(EXERCISE REQUIREMENTS)
Count the lines in the entries below that contain the word "angitt", matching uppercase and lowercase exactly. Reply with the number only.

(INPUT MATERIAL)

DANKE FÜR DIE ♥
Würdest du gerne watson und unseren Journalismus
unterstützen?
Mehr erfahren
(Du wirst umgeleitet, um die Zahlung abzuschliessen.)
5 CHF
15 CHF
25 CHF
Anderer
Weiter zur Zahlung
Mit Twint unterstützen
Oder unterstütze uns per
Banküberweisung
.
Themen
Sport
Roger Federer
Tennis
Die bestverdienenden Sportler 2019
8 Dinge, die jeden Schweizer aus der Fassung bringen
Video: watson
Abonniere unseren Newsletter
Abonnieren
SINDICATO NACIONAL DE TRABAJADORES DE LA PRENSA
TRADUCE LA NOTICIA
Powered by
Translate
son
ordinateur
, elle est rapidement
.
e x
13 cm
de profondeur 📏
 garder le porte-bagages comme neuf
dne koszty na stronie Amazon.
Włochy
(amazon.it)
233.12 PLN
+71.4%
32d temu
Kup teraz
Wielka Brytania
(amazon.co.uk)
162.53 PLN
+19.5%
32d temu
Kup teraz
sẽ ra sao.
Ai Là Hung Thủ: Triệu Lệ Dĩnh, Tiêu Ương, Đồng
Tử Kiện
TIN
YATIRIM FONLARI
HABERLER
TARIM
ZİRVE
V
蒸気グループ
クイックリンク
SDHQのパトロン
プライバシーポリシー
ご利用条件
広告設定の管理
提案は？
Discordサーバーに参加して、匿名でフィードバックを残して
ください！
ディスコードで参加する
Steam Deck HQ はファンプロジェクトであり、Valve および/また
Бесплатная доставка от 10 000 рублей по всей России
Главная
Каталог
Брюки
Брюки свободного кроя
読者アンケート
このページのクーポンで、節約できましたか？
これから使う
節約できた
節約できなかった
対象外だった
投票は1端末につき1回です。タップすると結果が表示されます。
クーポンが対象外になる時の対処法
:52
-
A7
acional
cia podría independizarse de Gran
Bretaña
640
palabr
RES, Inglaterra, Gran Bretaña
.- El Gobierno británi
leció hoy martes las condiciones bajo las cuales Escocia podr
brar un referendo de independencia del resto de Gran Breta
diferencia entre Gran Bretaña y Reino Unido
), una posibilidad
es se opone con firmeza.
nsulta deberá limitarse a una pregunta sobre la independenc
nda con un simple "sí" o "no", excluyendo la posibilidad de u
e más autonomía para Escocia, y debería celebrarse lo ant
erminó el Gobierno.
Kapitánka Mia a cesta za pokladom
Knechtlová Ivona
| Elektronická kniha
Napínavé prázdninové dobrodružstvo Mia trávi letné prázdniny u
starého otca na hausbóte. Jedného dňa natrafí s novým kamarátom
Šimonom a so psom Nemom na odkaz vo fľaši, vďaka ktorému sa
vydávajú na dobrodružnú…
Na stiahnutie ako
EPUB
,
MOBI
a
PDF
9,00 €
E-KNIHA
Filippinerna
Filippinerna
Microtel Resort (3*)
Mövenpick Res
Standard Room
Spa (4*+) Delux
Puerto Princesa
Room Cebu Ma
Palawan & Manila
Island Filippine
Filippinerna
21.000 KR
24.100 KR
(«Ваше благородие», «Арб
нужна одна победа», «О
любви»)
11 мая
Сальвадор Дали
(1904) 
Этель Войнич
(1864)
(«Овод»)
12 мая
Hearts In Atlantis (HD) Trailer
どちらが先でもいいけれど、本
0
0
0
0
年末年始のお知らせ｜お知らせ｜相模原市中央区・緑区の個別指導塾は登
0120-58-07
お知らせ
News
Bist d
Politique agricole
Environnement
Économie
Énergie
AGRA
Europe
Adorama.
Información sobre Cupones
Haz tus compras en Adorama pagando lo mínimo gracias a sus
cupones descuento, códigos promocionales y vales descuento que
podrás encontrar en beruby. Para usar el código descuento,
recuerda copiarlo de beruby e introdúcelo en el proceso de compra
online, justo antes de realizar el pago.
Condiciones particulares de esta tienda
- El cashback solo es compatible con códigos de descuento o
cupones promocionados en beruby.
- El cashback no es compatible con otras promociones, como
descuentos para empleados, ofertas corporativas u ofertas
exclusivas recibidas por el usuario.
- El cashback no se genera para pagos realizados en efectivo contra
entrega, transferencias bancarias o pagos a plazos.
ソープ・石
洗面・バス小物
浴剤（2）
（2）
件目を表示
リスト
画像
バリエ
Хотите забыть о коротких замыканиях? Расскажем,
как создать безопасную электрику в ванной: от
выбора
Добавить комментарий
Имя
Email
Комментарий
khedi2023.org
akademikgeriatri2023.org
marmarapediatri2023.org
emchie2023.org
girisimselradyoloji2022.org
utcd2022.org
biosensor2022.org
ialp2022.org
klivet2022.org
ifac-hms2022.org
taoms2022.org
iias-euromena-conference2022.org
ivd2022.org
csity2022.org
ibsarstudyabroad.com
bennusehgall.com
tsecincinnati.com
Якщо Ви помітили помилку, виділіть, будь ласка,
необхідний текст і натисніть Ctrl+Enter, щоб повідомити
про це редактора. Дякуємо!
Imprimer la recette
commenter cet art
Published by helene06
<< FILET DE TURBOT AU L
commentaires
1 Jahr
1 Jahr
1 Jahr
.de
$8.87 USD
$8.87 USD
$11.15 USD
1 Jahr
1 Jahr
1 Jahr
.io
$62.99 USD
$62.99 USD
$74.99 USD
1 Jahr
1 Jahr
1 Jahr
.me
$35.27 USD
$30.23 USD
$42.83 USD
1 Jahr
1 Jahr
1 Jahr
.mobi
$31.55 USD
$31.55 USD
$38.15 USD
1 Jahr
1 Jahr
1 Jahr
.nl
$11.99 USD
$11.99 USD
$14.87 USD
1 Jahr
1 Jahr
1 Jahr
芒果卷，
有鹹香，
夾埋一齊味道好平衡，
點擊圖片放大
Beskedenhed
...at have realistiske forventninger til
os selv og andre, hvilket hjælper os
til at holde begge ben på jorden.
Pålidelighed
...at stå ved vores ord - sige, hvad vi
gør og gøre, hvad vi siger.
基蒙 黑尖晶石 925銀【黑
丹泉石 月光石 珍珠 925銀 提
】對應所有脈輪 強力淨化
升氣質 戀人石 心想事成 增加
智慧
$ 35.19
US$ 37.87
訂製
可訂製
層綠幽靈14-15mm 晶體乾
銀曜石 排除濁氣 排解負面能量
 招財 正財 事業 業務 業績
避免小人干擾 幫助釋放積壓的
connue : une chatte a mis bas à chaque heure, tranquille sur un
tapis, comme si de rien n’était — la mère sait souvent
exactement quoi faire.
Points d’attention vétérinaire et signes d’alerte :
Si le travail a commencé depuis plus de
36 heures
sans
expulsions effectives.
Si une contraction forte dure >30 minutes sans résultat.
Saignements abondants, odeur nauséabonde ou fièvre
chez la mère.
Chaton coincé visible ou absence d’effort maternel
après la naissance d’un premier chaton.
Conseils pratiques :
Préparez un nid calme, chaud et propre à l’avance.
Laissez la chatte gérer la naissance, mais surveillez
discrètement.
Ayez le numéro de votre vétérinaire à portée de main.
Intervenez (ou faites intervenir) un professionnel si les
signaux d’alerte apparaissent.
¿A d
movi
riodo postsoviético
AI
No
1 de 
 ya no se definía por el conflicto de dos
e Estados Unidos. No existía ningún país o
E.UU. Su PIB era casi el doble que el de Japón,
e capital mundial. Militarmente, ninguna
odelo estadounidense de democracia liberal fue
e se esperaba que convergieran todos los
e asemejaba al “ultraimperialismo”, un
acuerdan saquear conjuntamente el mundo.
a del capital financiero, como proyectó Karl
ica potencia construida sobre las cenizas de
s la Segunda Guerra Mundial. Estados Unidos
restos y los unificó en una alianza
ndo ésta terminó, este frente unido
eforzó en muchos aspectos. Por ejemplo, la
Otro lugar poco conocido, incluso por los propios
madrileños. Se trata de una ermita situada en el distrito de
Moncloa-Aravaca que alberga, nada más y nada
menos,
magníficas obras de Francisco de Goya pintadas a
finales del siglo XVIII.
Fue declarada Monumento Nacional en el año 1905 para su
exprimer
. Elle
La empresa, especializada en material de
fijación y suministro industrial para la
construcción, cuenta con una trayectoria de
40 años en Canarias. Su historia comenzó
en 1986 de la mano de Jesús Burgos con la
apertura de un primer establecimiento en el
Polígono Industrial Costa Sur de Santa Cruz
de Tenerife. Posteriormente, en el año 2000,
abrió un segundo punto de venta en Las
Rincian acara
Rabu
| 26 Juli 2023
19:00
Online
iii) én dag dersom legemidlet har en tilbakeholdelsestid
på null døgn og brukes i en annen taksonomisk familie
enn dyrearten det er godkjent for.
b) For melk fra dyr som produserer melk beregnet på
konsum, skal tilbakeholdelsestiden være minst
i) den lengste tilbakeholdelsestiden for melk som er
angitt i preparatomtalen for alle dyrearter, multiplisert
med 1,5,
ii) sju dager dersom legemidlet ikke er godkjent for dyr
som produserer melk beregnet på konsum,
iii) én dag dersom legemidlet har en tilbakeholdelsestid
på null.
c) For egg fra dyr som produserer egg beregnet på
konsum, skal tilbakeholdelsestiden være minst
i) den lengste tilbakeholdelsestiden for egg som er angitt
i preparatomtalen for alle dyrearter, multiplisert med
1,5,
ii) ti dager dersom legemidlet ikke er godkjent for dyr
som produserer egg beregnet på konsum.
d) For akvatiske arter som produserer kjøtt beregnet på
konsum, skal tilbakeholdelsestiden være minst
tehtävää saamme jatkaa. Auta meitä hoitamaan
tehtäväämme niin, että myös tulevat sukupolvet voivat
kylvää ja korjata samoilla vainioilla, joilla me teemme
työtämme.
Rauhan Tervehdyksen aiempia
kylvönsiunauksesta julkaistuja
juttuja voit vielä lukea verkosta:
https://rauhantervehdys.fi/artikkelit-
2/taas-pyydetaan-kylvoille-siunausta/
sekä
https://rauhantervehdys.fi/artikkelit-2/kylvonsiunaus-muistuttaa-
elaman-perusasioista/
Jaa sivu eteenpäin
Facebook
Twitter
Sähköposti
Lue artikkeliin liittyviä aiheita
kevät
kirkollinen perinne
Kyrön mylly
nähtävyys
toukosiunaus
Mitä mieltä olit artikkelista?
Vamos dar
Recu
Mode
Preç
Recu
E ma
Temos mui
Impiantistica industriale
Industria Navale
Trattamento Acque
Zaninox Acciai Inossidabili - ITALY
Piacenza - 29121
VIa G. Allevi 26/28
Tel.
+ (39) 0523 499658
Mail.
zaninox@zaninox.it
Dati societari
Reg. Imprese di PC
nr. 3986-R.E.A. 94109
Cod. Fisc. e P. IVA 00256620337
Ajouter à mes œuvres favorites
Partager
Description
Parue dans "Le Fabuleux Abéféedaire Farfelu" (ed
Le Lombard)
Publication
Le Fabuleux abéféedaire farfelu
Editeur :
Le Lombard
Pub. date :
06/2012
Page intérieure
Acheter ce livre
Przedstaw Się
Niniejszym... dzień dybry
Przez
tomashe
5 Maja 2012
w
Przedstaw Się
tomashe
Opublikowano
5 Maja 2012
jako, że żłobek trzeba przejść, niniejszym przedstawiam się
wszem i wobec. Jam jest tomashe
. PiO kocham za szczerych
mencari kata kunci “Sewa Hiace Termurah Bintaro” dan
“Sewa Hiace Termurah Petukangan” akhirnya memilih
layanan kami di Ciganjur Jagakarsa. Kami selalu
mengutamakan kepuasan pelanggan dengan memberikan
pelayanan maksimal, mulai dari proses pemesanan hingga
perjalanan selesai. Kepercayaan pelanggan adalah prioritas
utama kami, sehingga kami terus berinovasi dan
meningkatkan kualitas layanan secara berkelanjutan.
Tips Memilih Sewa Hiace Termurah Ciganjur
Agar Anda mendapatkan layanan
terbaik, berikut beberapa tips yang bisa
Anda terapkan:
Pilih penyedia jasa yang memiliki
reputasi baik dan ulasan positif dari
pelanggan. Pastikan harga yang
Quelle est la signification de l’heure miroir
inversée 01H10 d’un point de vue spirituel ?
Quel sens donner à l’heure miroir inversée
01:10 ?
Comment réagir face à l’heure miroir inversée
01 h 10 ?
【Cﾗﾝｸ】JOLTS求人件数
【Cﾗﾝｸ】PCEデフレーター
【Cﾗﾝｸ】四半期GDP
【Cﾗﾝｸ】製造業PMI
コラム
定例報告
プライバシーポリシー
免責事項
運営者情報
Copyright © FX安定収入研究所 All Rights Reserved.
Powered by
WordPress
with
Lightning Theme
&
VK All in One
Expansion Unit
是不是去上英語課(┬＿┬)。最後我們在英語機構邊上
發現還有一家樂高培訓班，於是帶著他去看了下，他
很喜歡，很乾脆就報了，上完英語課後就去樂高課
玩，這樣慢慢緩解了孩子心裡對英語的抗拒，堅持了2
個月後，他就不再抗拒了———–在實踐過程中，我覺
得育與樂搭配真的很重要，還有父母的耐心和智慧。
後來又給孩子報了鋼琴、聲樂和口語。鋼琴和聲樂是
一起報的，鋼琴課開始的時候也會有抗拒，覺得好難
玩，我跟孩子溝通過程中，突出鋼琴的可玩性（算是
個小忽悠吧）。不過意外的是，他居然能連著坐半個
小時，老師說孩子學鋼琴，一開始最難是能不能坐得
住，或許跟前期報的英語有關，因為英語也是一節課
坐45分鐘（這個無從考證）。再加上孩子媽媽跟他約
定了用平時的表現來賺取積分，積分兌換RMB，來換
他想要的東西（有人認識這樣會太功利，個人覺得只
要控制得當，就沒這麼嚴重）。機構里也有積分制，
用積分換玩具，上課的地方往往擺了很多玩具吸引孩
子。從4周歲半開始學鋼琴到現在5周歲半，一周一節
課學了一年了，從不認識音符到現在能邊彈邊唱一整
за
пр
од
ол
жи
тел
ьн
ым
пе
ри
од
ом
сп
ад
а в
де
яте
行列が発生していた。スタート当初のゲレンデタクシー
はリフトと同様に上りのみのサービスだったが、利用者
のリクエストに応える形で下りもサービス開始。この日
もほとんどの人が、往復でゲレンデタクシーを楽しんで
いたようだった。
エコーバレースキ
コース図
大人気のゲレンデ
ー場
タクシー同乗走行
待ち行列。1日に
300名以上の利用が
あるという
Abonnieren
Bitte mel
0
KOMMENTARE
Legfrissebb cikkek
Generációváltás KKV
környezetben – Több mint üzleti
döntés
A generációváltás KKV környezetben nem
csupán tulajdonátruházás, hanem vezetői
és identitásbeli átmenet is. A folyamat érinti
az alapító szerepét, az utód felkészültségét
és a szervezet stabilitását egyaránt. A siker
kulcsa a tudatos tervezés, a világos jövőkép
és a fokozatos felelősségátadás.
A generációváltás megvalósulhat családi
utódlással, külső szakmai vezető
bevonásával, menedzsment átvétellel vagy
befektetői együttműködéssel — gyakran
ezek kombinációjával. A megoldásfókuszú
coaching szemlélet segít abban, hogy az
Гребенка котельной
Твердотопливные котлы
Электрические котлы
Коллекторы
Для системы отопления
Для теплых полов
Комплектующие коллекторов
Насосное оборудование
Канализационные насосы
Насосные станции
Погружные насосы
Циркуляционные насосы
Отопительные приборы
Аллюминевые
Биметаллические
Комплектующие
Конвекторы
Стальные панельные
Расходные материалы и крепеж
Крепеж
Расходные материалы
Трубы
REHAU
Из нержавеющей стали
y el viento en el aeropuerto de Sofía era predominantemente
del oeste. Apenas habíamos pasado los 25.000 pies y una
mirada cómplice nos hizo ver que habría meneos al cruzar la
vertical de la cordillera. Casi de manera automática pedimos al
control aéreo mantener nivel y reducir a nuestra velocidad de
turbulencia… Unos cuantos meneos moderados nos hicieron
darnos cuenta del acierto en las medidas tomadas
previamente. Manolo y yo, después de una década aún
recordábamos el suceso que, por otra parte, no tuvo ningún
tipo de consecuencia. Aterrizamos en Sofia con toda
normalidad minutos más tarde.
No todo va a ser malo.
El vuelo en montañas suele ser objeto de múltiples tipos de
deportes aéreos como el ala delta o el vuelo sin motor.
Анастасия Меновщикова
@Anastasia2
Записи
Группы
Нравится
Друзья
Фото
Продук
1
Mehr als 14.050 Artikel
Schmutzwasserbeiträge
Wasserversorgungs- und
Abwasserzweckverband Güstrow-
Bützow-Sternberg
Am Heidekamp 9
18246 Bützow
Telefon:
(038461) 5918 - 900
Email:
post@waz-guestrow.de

(EXPECTED ANSWER)
2